Excerpt provided:

══════════

# Have you ever lost a recording?



## Radames (Feb 27, 2013)

I never could find a recording of Cesar Franck's Les Beatitudes that I bought. I know I bought it because I have the booklet. But I searched and searched and couldn't find the CD. I had a Shostokovich 10th that was missing for a while. It was in a thin cardboard sleeve and I found it when I finally alphatized my CD collection.


----------



## DavidA (Dec 14, 2012)

Often lose things. Have mislaid Beethoven's late piano sonata's with Pollini. Just can't find it. Most annoying!


----------



## clavichorder (May 2, 2011)

I think I probably have. But worse yet, I've broken a cd and it wasn't my fault, it was the stupid design of the case. The center piece that anchors the CD through its donut hole thing, in some cases it really snaps and latches onto the CD. I was trying to remove the CD and it got a crack. Now I can't ever listen to my recording of Alexander Tcherepnin symphonies and piano concertos again.

══════════

Problem 1: In the forum thread on lost recordings, which pianist's recording of Beethoven's late piano sonatas has DavidA mislaid?

Entries supplied:
══════════

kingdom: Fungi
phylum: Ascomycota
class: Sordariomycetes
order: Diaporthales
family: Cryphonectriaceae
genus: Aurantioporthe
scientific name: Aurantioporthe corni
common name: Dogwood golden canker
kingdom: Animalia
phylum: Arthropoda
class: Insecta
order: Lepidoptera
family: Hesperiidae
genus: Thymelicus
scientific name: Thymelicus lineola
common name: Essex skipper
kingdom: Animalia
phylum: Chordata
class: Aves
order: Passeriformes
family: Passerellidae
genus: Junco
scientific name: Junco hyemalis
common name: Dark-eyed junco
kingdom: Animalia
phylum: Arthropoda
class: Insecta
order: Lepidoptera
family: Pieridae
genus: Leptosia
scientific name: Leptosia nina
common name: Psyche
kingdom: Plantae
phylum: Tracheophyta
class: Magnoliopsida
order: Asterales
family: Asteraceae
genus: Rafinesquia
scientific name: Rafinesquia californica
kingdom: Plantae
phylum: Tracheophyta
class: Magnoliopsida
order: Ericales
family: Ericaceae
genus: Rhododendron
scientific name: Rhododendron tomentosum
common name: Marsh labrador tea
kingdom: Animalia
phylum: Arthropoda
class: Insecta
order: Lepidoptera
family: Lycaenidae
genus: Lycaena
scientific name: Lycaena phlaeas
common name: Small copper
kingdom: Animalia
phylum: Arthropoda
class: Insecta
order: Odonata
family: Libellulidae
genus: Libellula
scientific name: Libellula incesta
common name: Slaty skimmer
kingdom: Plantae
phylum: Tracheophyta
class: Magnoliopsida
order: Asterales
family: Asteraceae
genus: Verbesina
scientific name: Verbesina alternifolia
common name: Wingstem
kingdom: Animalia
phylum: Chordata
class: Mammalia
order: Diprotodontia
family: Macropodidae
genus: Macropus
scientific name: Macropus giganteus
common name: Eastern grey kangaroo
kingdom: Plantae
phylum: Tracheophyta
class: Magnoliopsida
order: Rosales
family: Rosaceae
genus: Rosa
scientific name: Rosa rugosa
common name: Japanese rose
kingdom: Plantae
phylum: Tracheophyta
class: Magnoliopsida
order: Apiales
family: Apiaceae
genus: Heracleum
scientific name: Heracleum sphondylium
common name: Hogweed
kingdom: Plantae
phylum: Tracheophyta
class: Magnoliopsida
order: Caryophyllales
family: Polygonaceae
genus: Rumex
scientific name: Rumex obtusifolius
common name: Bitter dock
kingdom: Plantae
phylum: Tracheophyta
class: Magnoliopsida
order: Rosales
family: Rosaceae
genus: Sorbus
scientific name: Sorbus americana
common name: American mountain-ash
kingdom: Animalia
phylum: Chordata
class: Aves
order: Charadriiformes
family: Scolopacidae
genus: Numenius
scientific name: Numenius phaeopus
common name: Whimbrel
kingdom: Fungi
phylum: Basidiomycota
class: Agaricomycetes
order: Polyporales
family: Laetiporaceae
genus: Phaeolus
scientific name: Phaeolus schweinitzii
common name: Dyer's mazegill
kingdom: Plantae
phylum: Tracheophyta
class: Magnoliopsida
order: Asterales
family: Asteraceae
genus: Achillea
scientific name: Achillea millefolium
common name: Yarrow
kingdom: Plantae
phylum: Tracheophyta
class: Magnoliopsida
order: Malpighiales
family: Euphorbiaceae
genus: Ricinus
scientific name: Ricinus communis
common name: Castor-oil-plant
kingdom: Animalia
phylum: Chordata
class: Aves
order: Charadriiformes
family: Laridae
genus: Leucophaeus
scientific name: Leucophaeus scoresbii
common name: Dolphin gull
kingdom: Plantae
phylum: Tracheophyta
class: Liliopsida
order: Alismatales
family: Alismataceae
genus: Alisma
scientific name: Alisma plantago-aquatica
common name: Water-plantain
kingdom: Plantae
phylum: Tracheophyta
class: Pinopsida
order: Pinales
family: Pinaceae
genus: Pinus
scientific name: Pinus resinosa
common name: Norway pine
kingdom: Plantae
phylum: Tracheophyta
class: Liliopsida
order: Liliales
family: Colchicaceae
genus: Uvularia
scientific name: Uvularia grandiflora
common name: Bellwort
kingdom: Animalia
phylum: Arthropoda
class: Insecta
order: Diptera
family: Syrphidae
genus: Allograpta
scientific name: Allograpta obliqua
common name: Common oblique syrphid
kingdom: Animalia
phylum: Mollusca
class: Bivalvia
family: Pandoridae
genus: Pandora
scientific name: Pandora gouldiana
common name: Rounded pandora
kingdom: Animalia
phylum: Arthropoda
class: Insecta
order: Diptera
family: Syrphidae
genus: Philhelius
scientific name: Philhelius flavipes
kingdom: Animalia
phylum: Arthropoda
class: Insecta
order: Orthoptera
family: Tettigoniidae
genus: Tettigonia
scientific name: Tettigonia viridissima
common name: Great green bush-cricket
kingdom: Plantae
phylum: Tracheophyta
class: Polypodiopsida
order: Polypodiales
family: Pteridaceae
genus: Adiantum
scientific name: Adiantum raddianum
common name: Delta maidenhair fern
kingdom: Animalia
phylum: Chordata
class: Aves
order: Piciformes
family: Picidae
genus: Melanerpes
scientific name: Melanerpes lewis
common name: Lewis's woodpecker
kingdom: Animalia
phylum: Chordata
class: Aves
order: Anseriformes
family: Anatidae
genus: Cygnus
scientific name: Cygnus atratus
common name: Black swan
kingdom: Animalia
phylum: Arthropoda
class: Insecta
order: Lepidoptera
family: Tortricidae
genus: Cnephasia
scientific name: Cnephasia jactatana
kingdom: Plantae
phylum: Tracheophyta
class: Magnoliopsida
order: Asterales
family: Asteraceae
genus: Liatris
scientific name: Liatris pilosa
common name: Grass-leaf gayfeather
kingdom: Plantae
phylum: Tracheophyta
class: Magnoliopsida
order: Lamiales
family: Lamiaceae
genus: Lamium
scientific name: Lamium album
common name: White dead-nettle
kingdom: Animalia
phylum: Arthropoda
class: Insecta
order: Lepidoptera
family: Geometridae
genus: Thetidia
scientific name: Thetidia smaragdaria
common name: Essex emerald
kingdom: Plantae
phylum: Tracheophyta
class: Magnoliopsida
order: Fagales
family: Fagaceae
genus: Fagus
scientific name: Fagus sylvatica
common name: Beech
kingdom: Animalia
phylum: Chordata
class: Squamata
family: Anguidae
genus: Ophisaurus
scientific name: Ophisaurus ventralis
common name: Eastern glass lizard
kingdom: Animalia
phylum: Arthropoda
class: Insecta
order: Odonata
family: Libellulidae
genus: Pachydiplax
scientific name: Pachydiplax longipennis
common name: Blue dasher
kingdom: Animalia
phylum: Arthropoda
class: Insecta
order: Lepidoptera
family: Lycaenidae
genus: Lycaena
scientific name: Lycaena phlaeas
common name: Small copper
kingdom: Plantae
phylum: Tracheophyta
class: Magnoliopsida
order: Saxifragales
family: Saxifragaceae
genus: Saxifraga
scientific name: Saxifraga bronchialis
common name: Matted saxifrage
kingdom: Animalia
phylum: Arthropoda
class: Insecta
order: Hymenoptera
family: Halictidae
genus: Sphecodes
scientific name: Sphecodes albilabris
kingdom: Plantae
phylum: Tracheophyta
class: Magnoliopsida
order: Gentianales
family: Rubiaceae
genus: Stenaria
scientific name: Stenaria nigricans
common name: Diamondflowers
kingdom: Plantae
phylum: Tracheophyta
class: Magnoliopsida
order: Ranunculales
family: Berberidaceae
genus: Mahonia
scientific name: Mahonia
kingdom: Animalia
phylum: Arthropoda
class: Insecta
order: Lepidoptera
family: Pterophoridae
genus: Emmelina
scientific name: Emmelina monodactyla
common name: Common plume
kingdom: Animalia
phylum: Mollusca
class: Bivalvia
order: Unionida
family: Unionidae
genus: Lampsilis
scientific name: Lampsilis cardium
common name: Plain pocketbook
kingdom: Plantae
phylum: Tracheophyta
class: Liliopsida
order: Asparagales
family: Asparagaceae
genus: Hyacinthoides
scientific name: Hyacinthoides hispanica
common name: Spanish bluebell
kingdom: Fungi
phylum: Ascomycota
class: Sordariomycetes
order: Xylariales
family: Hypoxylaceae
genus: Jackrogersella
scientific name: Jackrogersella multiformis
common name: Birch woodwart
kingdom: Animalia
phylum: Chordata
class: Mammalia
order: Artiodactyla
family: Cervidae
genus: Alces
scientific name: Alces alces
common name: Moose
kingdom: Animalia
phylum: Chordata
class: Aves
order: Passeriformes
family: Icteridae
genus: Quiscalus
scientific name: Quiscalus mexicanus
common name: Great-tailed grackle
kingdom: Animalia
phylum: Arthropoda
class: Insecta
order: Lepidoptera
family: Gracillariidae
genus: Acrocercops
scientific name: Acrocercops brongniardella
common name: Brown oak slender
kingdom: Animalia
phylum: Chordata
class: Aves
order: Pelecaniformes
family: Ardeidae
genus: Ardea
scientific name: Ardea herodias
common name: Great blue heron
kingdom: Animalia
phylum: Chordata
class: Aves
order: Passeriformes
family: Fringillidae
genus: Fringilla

══════════

Problem 2: Quote the records word for word, everything from the first line down to the line containing "genus: Leptosia", both included.

Finished answer 1: Pollini

Finished answer 2:
kingdom: Fungi
phylum: Ascomycota
class: Sordariomycetes
order: Diaporthales
family: Cryphonectriaceae
genus: Aurantioporthe
scientific name: Aurantioporthe corni
common name: Dogwood golden canker
kingdom: Animalia
phylum: Arthropoda
class: Insecta
order: Lepidoptera
family: Hesperiidae
genus: Thymelicus
scientific name: Thymelicus lineola
common name: Essex skipper
kingdom: Animalia
phylum: Chordata
class: Aves
order: Passeriformes
family: Passerellidae
genus: Junco
scientific name: Junco hyemalis
common name: Dark-eyed junco
kingdom: Animalia
phylum: Arthropoda
class: Insecta
order: Lepidoptera
family: Pieridae
genus: Leptosia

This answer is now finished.